Psychrozymes have many benefits such as high specific activities at low temperature, they can offer many other advantages like saving energy, saving volatile compounds, contamination prevention and easy inactivation of enzymes. Most of the food industries treat the products with psychrozymes for maintaining the quality of food during their transportation and storage. Psychrozymes are also frequently utilized in detergent and textile industries. Similarly pectinases and cellulases are used in the clarification of fruit juices; proteases helps in the removal of fish skin.

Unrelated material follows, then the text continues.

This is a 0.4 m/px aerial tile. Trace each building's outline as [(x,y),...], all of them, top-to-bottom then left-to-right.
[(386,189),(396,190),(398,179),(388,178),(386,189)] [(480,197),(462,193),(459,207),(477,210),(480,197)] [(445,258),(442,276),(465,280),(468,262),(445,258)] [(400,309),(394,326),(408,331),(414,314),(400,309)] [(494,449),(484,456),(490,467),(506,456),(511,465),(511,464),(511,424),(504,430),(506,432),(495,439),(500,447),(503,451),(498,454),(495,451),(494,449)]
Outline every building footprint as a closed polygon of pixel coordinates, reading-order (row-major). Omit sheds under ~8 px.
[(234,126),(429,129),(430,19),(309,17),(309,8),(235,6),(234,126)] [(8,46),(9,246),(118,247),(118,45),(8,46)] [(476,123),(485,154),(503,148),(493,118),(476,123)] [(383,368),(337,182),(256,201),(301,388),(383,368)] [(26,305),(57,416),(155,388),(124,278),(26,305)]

Apart from food industry, psychrozymes are used for the low-temperature biodegradation, and they are best alternatives to physicochemical methods for the bioremediation of solids and waste waters polluted by hydrocarbons, oils and lipids (Violot et al. 2005). Biodegradation with psychrozymes have several advantages over other existing traditional methods. It has been observed that the treatment of contaminated soil with psychrozymes is much more cost-effective than traditional methods such as incineration, storage or concentration. In 1997, Brun et al. studied the recombinant Antarctic Pseudoalteromonas haloplanktis which secretes toluene-0-xylene monooxygenase (T0MO). This enzyme efficiently converts several aromatic compounds into their corresponding catechols in a broad range of temperature. It has been suggested that the genetically engineered Antarctic bacterium is used in the bioremediation of contaminated marine environments. The interest on psychrozymes have increased greatly because of their high activity at low temperatures which offers potential economic benefits (Margesin and Schinner 1994). For example, the “peeling” of leather by cold adapt protease can be done with normal water instead of at 37 °C. An important achievement in the field of cold-adapted enzymes has been the construction of a host-vector system that allows the overexpression of genes in psychrophilic bacteria even at low temperatures which prevents the formation of inclusion bodies and protects heat-sensitive gene products. A single PUFA is produced using psychrozymes, rather than the complex mixture which is yielded from fish or algal oils.

13.9 Conclusion

Microbes play a vital role in sustainable environment and affect both flora and fauna of any ecosystem. Cold environment has its own challenges which can be countered by using the strategies used by nature. Exploring the adaptations used by psychrophiles help us to mimic them in our day to day life. Many low-temperature microbes have a great role to play in all low temperature-based industries.